Columbus was the more convinced that he had reached Asia because
the name of one Cuban province, Mangon, he assumed to be Mangi, a
rich district of China. That its people had tails, like monkeys, was
nothing against this theory; that footprints of alligators should be
the tracks of griffins, which had the bodies of lions and the wings
and heads of eagles, was quite in order; but most convincing of all
was the discovery by an archer, who had entered a wood in search of
game, of thirty men with pale faces, armed with clubs and lances,
and habited in white gowns, like friars. The man fled in fear. When
his comrades returned with him to find this white company, not a
human being appeared to them, and, except for the chatter of birds
and the clicking of land-crabs as they scuttled over the stones,
the place was still. The coast Indians were understood to say
that among the mountains dwelt a chief whom they called a saint,
who wore a flowing robe of white and never spoke aloud, ordering
his subjects by signs. This was surely Prester John, the shadowy
king of a shadowy kingdom, of whom much was said and written a few
centuries ago. He was declared by one author to rule a part of India
and was reputed to be a Nestorian priest who had made himself king
of the Naymans. Other travellers placed him in China, Persia, and
Timbuctoo. In a battle with the infidel Tartars Prester John mounted
a number of bronze men on horseback, each figure belching clouds of
smoke from a fire of punk within, and lashed the horses against the
enemy, filling them with such terror, and so veiling in smoke the
dash of his flesh and blood cavalry, that his victory was easy. So,
it was a great satisfaction to Columbus to think that he had reached
the confines of a Christian kingdom.
While working through the thousand little islands off the southern
coast of Cuba, that he called the Queen's Gardens, Columbus found
added reason for believing that this was the Asiatic shore, and he
hoped shortly to reach Cipango, or Japan, where pearls and precious
stones abounded, and where the king abode in a palace covered with
plates of gold more than an inch thick. The attempts of the Mongols to
overrun the Asian islands were defeated, because the Cipangalese were
invulnerable, having placed between the skin and the flesh of their
right arms a little stone that made them safe against swords, arrows,
clubs, and slings. The people of Cuba fell too easy a prey to Spanish
blades--of both sorts--to allow a belief like this to last long.

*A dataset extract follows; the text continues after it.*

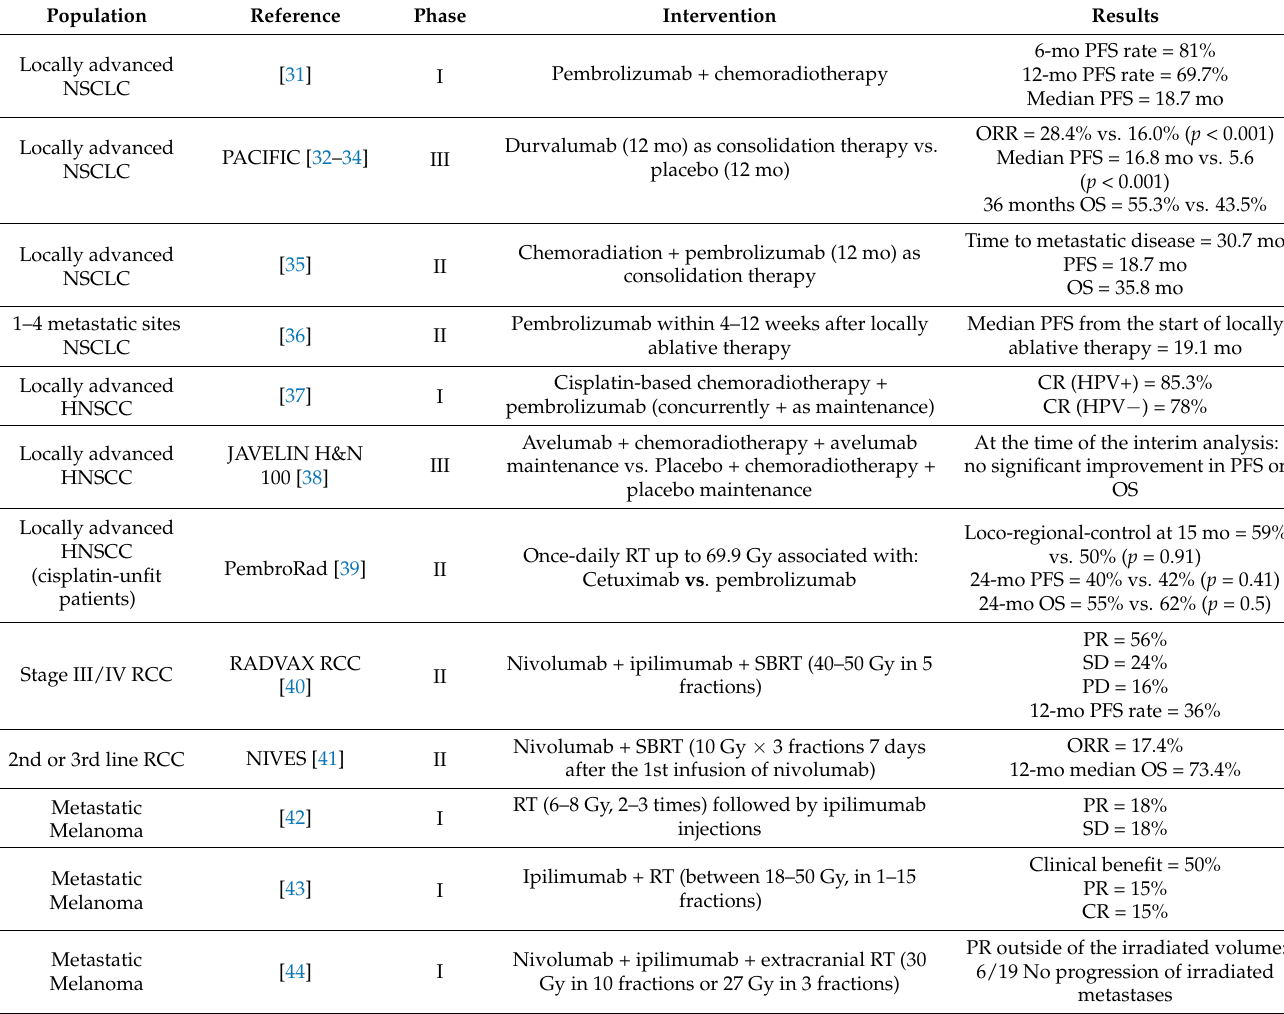
Table 1. Summary of main prospective available data related to the efficacy of radiotherapy and ICI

That Columbus thought he was approaching the earthly paradise, the
mountain-guarded Eden where our first parents lived, when he neared
these lovely shores, inhaled the fragrance of fruits and flowers,
heard the cries of birds and saw the flash of bright waters, is
probable. That paradise he sought. The serpent of oppression and wrong
has left it, and as America comes into her own, that paradise shall be.